The promises (αἱ ἐπαγγελίαι)
Comp. Rom 9:4. The promise was given on several occasions.
Were made (ἐρρέθησαν)
Rend. were spoken.
To his seed (τῷ σπέρματι αὐτοῦ)
Emphatic, as making for his conclusion in Gal 3:17. There can be no disannulling by the law of a promise made not only to Abraham, but to his seed.
Not - to seeds (οὐ - τοῖς σπέρμασιν)
He means that there is significance in the singular form of expression, as pointing to the fact that one descendant (seed) is intended - Christ. With regard to this line of argument it is to be said, 1. The original promise referred to the posterity of Abraham generally, and therefore applies to Christ individually only as representing these: as gathering up into one all who should be incorporated with him. 2. The original word for seed in the O.T., wherever it means progeny, is used in the singular, whether the progeny consists of one or many.

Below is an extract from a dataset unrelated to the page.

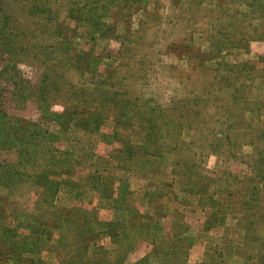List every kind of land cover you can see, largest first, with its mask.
<instances>
[{"label": "rangeland", "instance_id": "1", "mask_svg": "<svg viewBox=\"0 0 264 264\" xmlns=\"http://www.w3.org/2000/svg\"><path fill=\"white\" fill-rule=\"evenodd\" d=\"M0 38V264H264V0H0Z\"/></svg>", "mask_w": 264, "mask_h": 264}, {"label": "trees", "instance_id": "2", "mask_svg": "<svg viewBox=\"0 0 264 264\" xmlns=\"http://www.w3.org/2000/svg\"><path fill=\"white\" fill-rule=\"evenodd\" d=\"M3 16V15H2ZM6 39H3V38H0V42H4ZM2 51H5V50H3V49H1ZM6 52V51H5ZM4 230V232L6 233L7 232V230L6 229H3ZM13 230H16L15 228H13ZM55 232V231H54ZM54 232H50L48 235H49V238L50 237H52L53 236V233ZM46 233V232H45ZM45 233H40V232H34L33 233V237L31 238V241H33L34 243L32 244L33 246H32V250L30 249V251L29 252H32V251H36V249L34 248V247H36V248H38V249H42V248H44V247H46V245H48V243H47V240H46V237H45ZM47 236V235H46ZM14 242V241H13ZM15 242H17V241H15ZM17 244V243H16ZM25 245H23L22 247H20L21 248V250H23L24 252H27L28 250L27 249H29V248H31V247H25L28 243L27 242H25L24 243ZM14 246V247H13ZM10 249H11V253H12V256H17V252H18V249L16 248V246L12 243V244H10V247H9ZM13 260H15V261H17V259H15V258H12ZM19 264H42L40 261H36L35 259H32V260H28V261H23V260H21L20 262H19Z\"/></svg>", "mask_w": 264, "mask_h": 264}]
</instances>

In the plural it means grains of seed, as 1Sa 8:15. It is evident that Paul's argument at this point betrays traces of his rabbinical education (see Schoettgen, Horae Hebraicae, Vol. I., page 736), and can have no logical force for nineteenth century readers. Even Luther says: “Zum stiche zu schwach.”
Of many (ἐπὶ πολλῶν)
Apparently a unique instance of the use of ἐπὶ with the genitive after a verb of speaking. The sense appears in the familiar phrase “to speak upon a subject,” many being conceived as the basis on which the speaking rests. Similarly ἐφ' ἑνός of one.